A row has broken out within Plaid Cymru after leader Leanne Wood said she was not ruling out a Welsh Government coalition with Labour after the Brexit vote.
She dismissed a deal after the assembly election but told BBC Wales the referendum "changed everything".
Plaid's Neil McEvoy AM and MP Jonathan Edwards expressed their opposition to working with Labour on Twitter.
AM for South Wales West, Bethan Jenkins, also criticised the comments.
Plaid agreed a limited deal after May's assembly election to allow Welsh Labour leader Carwyn Jones, whose party won 29 of 60 seats in the May election, to be re-installed as first minister.
'Ready to step up'
Asked on Radio Wales' Sunday Supplement programme if she was open to coalition, Ms Wood said: "What happened on Thursday night has changed everything really, so I would not be prepared to close anything down.
"I'm still not looking for ministerial seats per se, but I do think that this situation is serious now.
"We're going to lose a lot of money, there are grave risks to our economy, to some of the jobs we have got here and to some of the funding of key projects we have got here.
"It necessitates leadership - that's what we need in Wales now.

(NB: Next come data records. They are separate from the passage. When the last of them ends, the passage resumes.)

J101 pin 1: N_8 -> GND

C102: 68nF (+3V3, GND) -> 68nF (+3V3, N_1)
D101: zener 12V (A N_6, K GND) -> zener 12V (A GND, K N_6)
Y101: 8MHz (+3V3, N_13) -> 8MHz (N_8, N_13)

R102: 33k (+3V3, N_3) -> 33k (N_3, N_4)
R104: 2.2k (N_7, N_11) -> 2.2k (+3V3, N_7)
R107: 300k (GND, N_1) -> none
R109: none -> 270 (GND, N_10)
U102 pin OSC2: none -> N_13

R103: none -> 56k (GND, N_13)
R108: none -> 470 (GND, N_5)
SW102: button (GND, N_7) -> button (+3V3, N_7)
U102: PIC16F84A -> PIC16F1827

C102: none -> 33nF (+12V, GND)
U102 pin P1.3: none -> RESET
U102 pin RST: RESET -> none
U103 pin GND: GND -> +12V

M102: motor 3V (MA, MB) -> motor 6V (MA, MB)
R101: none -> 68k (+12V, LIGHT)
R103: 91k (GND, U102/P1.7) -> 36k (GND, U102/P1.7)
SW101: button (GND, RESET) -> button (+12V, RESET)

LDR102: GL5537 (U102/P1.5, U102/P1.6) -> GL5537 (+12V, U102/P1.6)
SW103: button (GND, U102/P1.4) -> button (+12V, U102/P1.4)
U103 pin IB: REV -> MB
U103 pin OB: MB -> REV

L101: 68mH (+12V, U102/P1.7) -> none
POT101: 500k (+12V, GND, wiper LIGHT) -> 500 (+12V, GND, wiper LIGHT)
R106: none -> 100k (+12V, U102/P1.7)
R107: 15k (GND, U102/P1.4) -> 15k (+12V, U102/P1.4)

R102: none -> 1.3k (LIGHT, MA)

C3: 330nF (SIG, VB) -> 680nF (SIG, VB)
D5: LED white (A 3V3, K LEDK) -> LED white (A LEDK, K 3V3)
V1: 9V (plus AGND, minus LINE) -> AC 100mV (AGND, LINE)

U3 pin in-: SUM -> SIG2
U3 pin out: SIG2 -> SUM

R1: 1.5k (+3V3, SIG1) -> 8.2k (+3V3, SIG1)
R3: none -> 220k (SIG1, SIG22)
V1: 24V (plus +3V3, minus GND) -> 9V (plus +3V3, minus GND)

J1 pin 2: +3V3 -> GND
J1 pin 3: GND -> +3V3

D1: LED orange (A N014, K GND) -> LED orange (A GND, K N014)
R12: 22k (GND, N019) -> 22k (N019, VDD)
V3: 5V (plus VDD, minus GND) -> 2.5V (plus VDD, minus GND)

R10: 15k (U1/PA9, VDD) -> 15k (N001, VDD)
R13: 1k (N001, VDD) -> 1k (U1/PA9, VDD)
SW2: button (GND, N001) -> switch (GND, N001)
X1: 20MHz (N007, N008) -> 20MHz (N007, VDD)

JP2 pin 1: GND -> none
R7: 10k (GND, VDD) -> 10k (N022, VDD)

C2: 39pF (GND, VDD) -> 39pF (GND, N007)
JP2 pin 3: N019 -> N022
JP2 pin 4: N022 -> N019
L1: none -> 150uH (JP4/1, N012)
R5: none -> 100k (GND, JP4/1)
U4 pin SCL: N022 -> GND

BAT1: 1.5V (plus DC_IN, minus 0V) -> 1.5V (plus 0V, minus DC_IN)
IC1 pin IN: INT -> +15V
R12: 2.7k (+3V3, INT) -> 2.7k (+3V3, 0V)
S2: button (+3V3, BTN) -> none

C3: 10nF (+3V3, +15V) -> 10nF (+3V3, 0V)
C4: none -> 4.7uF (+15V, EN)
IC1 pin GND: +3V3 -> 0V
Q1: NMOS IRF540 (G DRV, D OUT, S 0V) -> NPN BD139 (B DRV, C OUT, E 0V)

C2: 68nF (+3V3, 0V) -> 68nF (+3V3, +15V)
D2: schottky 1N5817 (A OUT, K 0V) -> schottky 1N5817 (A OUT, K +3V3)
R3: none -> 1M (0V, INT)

"Strong, confident leadership and my party is ready to step up to the plate and work with whoever in order to provide the leadership Wales now needs."
But in response, South Wales Central AM Neil McEvoy, who was newly elected in May, said on Twitter: "I'm absolutely opposed to propping up a toxic Labour Party.
"No deals, no coalition. Labour is Wales' biggest problem."
Plaid Cymru MP Jonathan Edwards was also critical of any support for Labour while Jeremy Corbyn was facing challenges to his leadership.
He tweeted: "Labour today is defined by chaos, dissent and disunity. Now is the time for @Plaid_Cymru to challenge not endorse them".
Ms Wood's comments were also criticised by Plaid Cymru AM Bethan Jenkins.
"So when were AMs and members consulted on this stance", she tweeted.
Interviewed on Sunday Supplement, Mr Jones said: "We are talking to Plaid Cymru, we have a formal structure in place.
"There are three committees in place so the parties can talk to each other early on about things like the budget, about things like new laws.
"My view has always been that when it comes to having the strongest voice for Wales we are of course looking to work with other parties who are in the same position as we are on in terms of strengthening Wales' position.
"So it's not as if we are refusing to talk to Plaid Cymru - we are talking to Plaid Cymru.
"It was made clear after the election that Plaid at that point weren't interested in anything beyond that kind of structure."